As a tool for communicating science, students are engaged in social media in a positive way and see twitter and other platforms as more than just a place for posting selfies. Instead, they witness people of the science community using it to both have fun and learn at the same time. On of my students’ favorite parts of this year’s tournament is an obsession by those following to measure every species in “stoats.” A stoat is a small weasel species found in England, and one of the scientists writing the battles jokingly referred to a volcano rabbit as weighing 2.5 stoats. Now every species is introduced in kilostoats, millistoats, etc.

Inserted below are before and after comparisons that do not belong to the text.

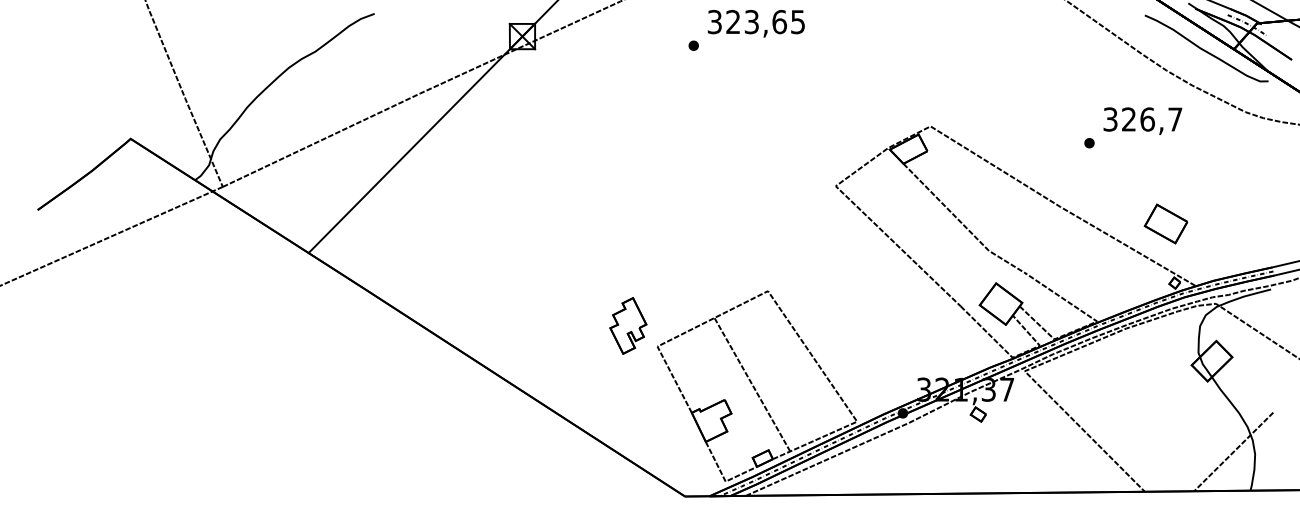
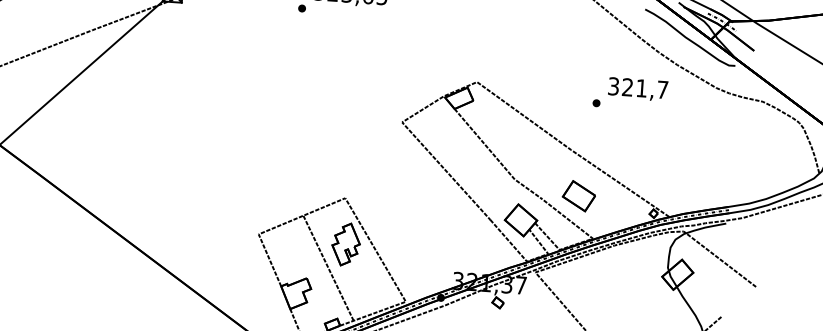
text: (1147, 119) -> (641, 88), 326,7 -> 321,7
part: (1165, 223) -> (578, 195), moved
part: (628, 325) -> (346, 244), moved

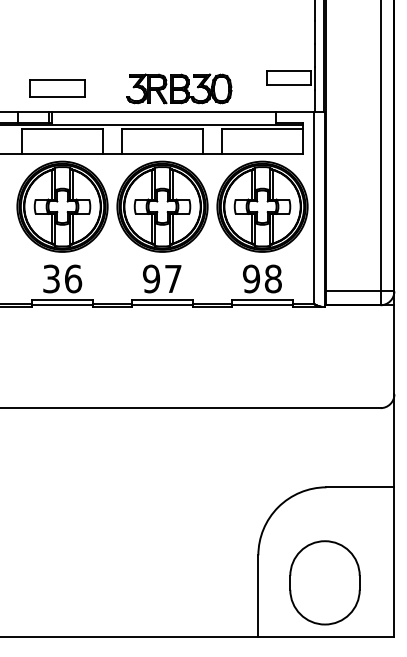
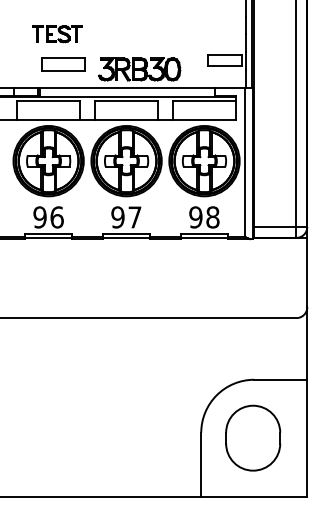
part: (73, 44) -> (57, 34), added
part: (57, 87) -> (63, 64), moved
text: (50, 279) -> (39, 217), 36 -> 96
part: (325, 581) -> (253, 437), moved

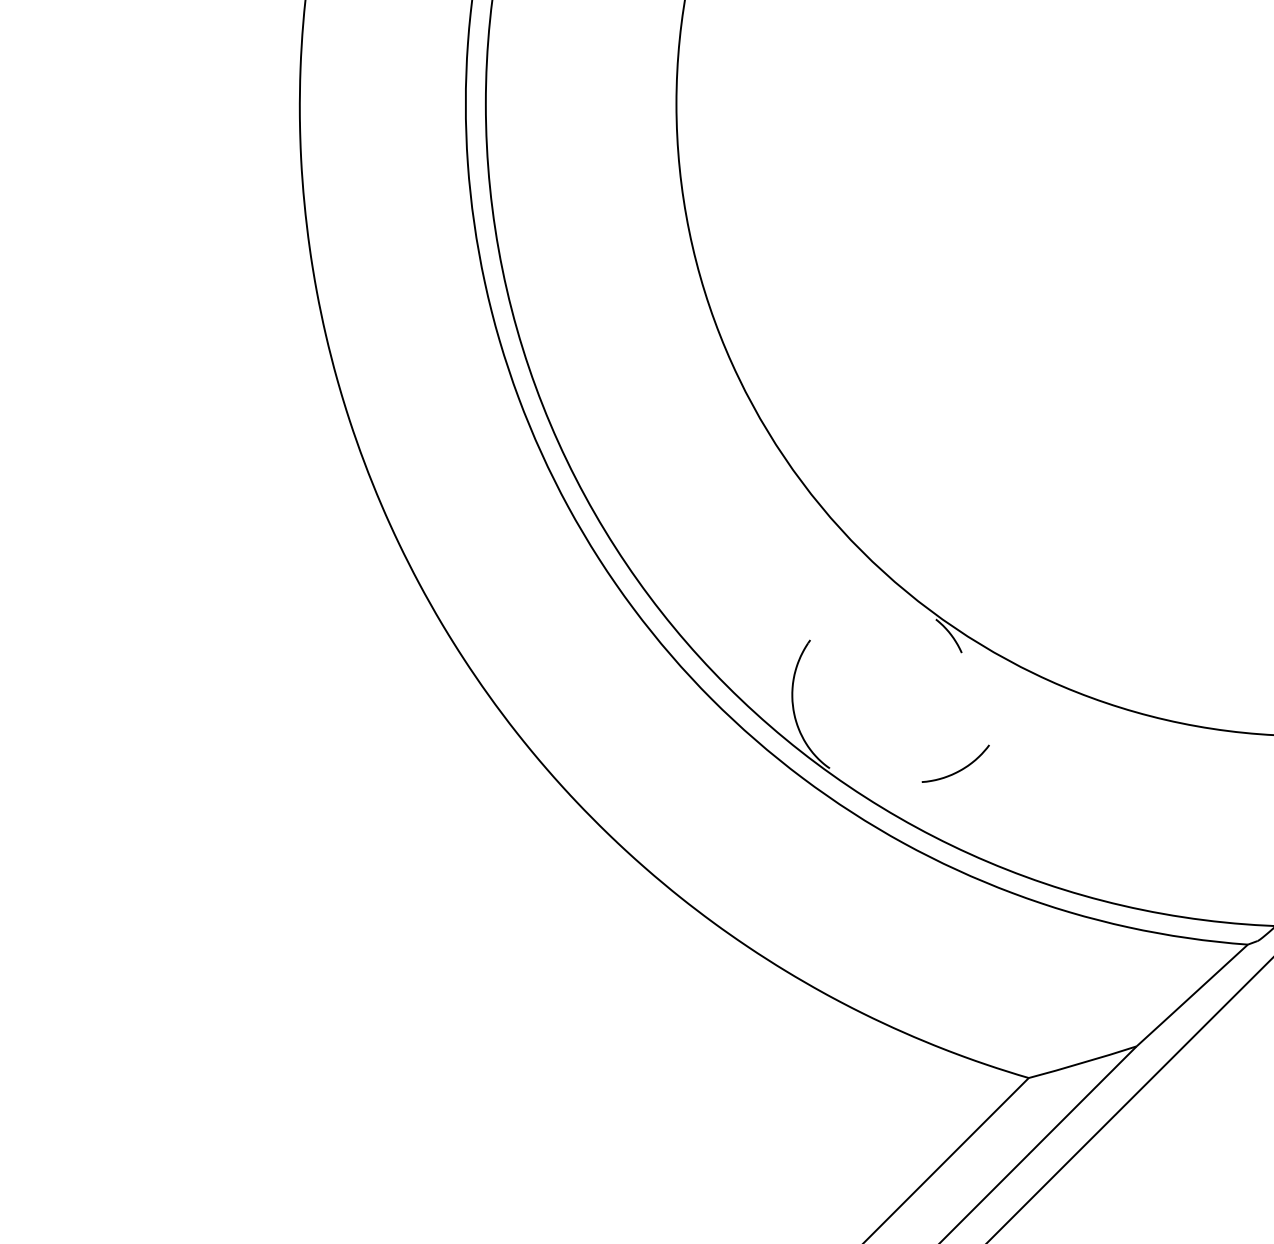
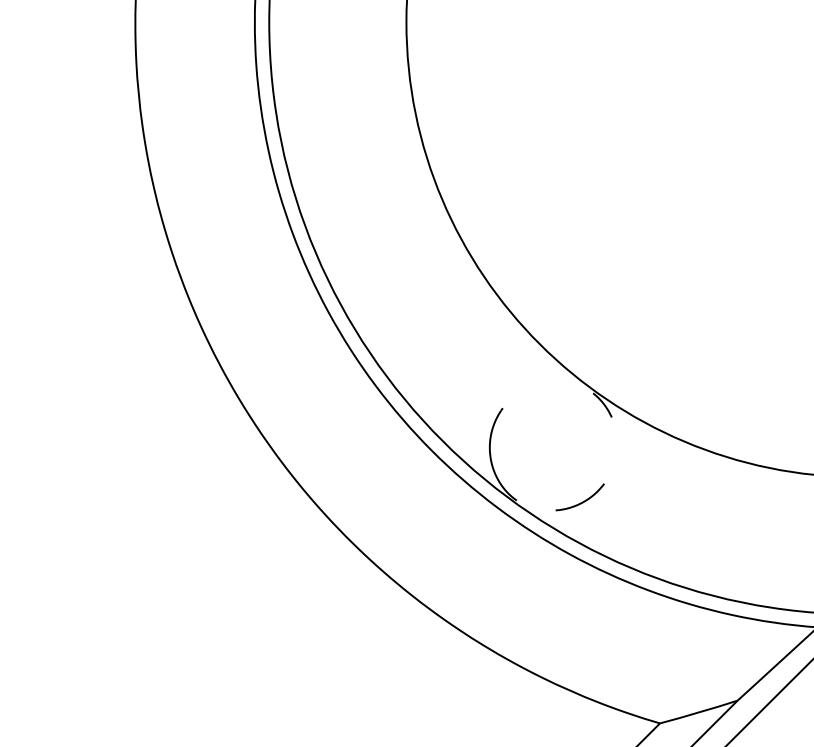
curve: (958, 770) -> (582, 502), moved

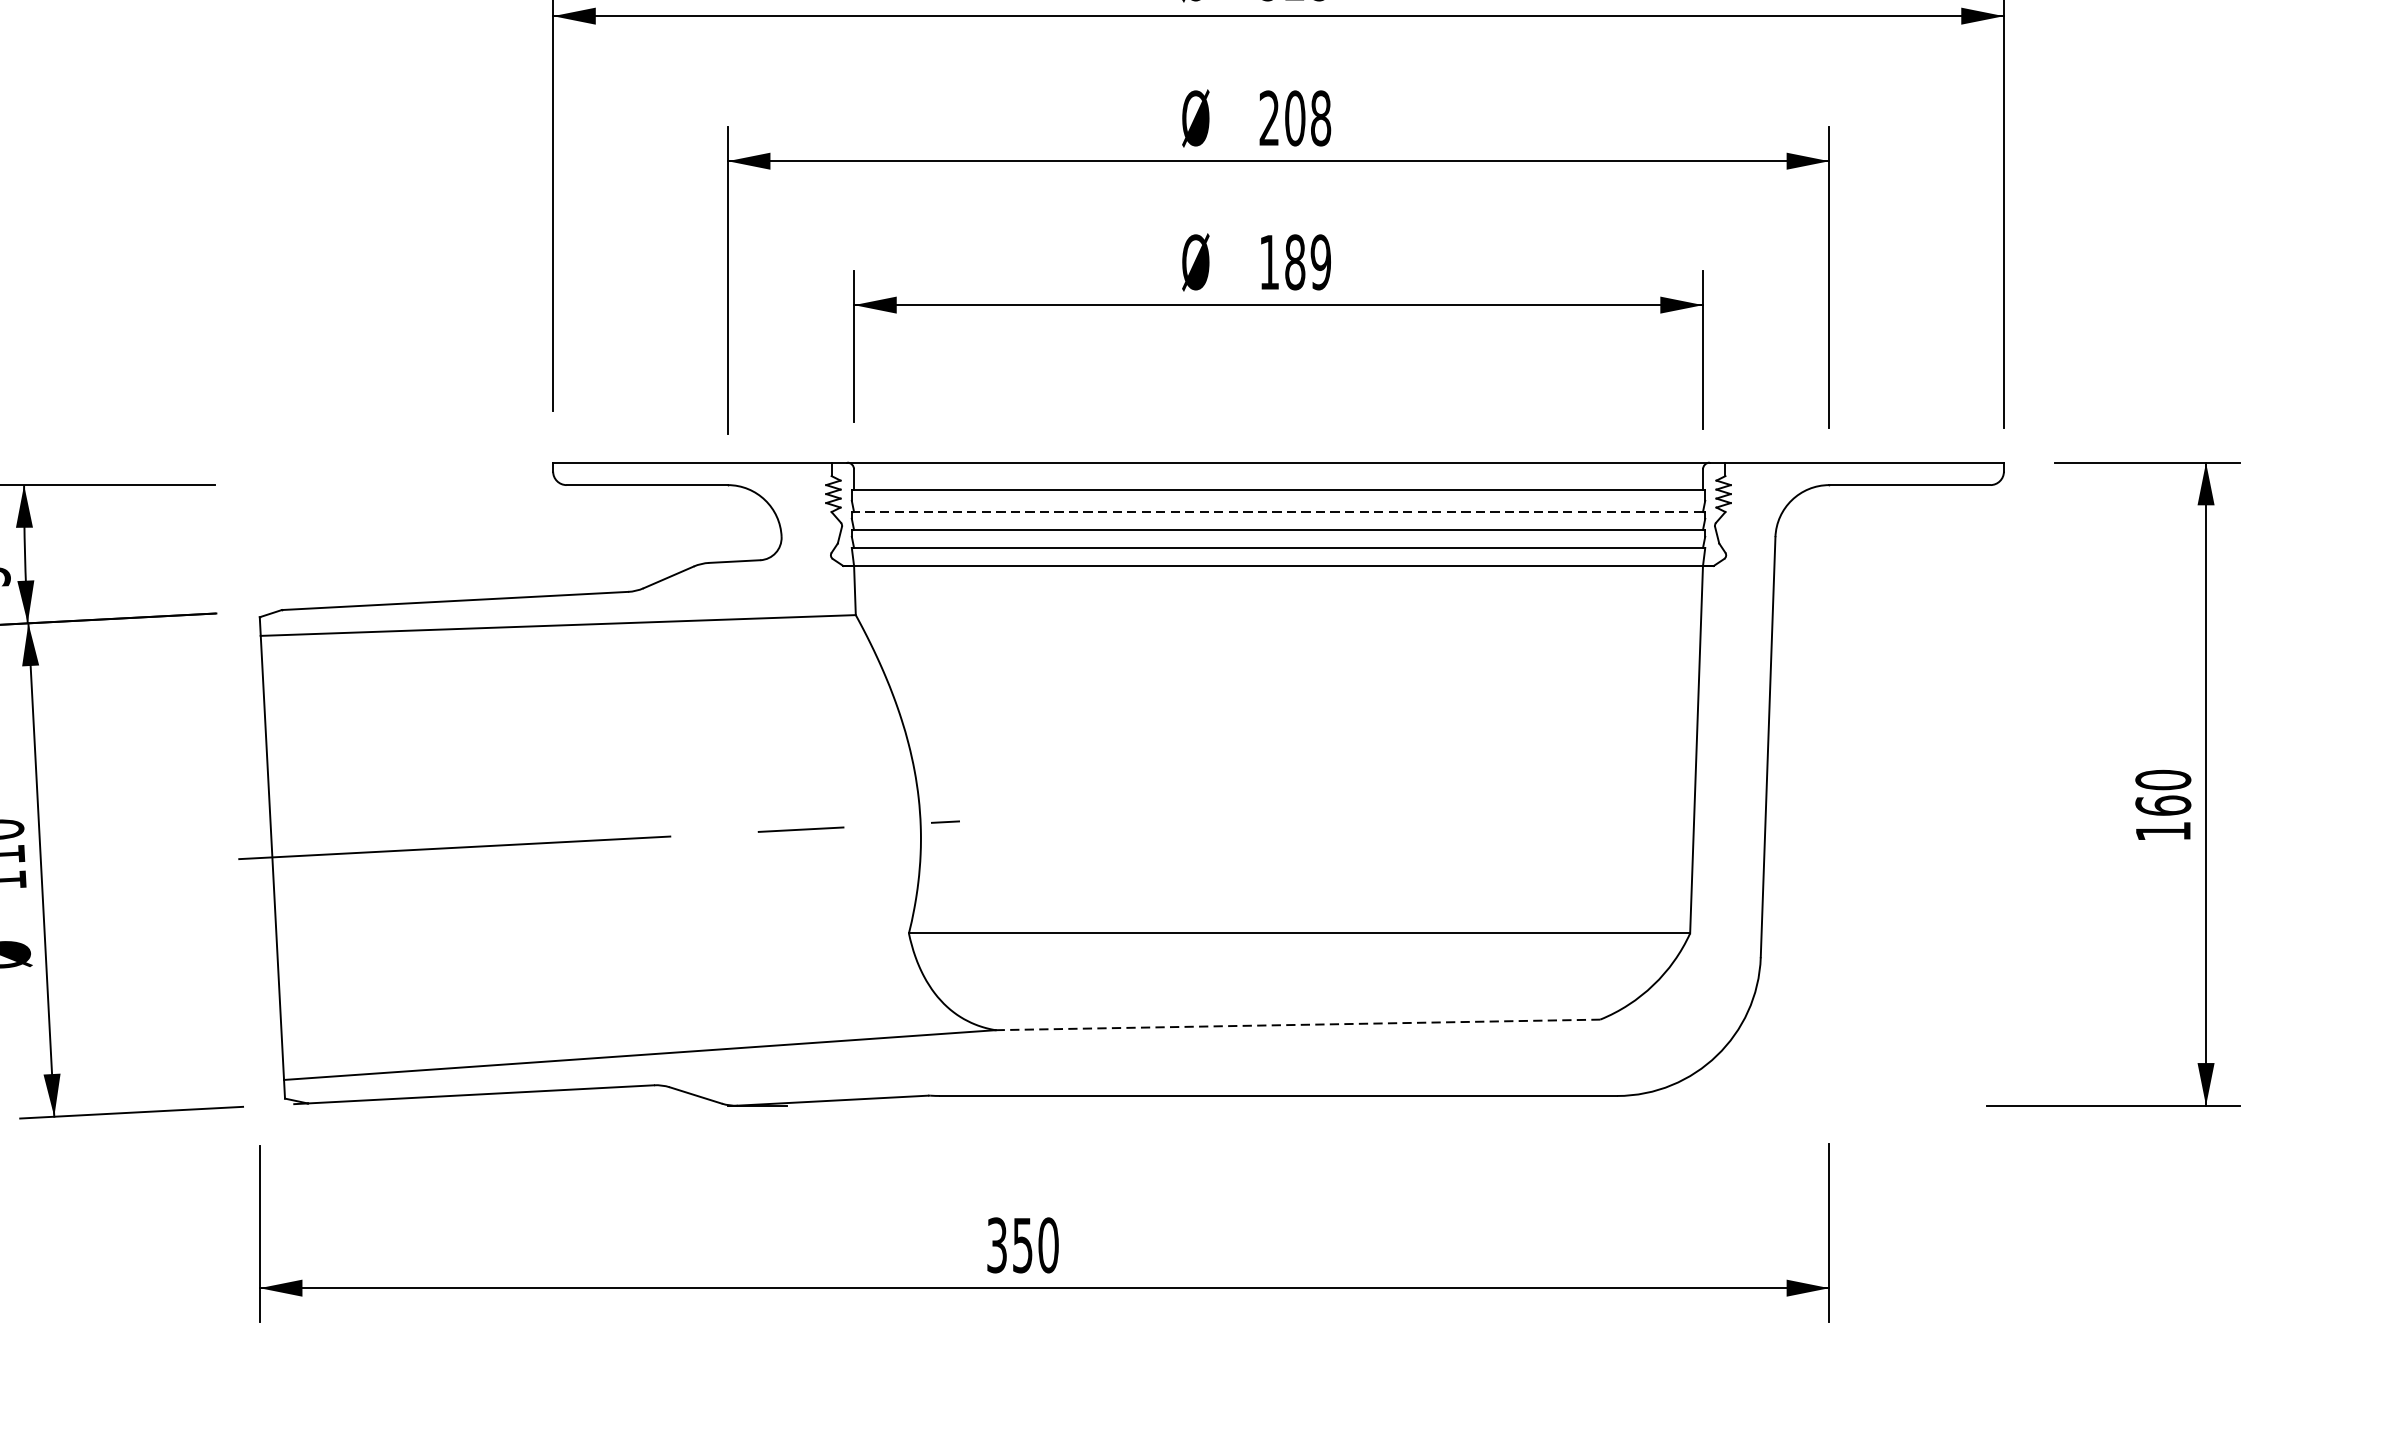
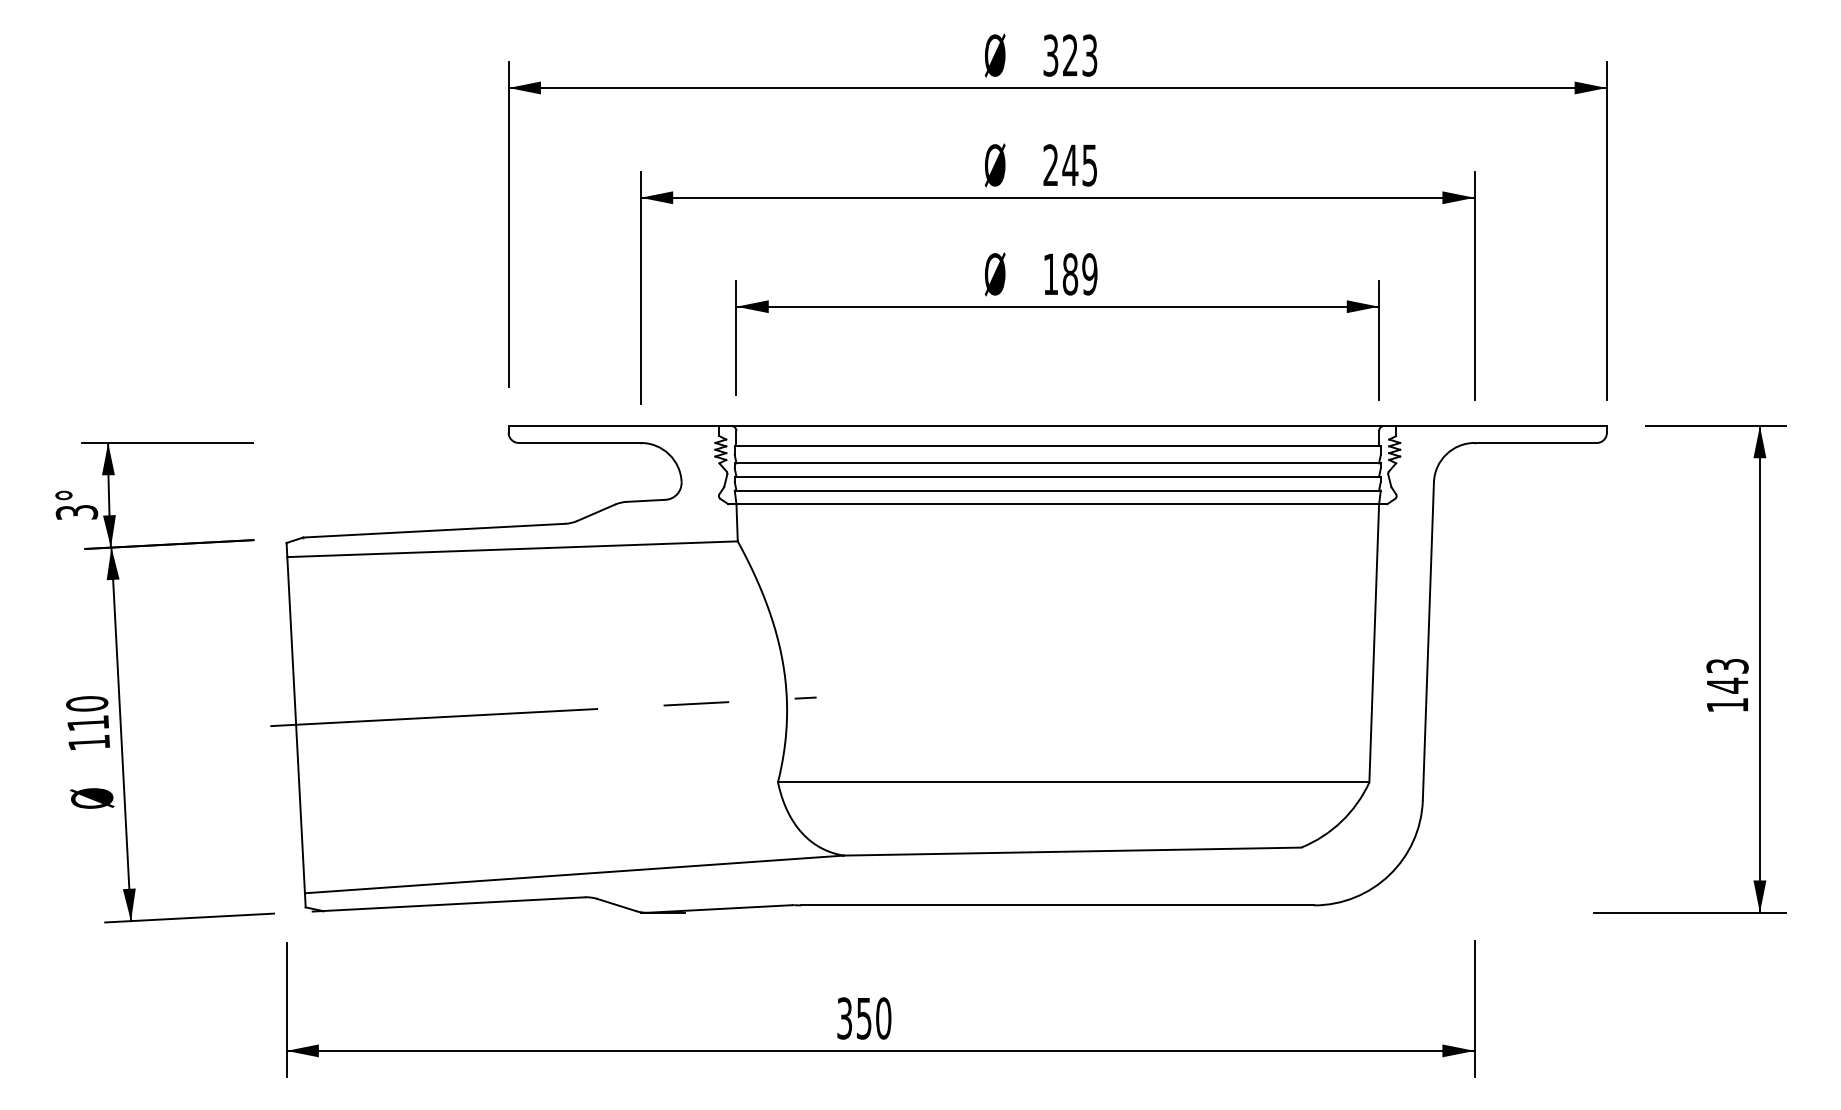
text: (1307, 118) -> (1079, 165), 208 -> 245
line: (1278, 512) -> (1057, 463), dashed -> solid
text: (2163, 792) -> (1727, 675), 160 -> 143
line: (1297, 1024) -> (1072, 851), dashed -> solid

Students are also building crucial vocabulary skills, like altricial, sympatric, and ungulate. This tournament is demonstrating how the context of science can be influenced by social media into a dynamic and fun learning tool for communication. Students come in each morning with new information about their favorite species in the tournament or some connection in their own learning to the mammals in the competition. I have overheard numerous debates in the hallway about why the porcupine is so much stronger than an anteater or how it will be possible for the tiny polecat to defeat a mountain goat. In class, we also have meaningful conversations about the anthropocene epoch and the true extent of how humans are affecting these species.
Currently, the tournament is in round two. More than 25% of the students are doing better than me with their brackets and enjoy letting me know this, teaching me humility while I defend my bracket choices. I am usually one who likes a good underdog, but this year I am sticking to a number one seed going all the way - #TeamPolarBear!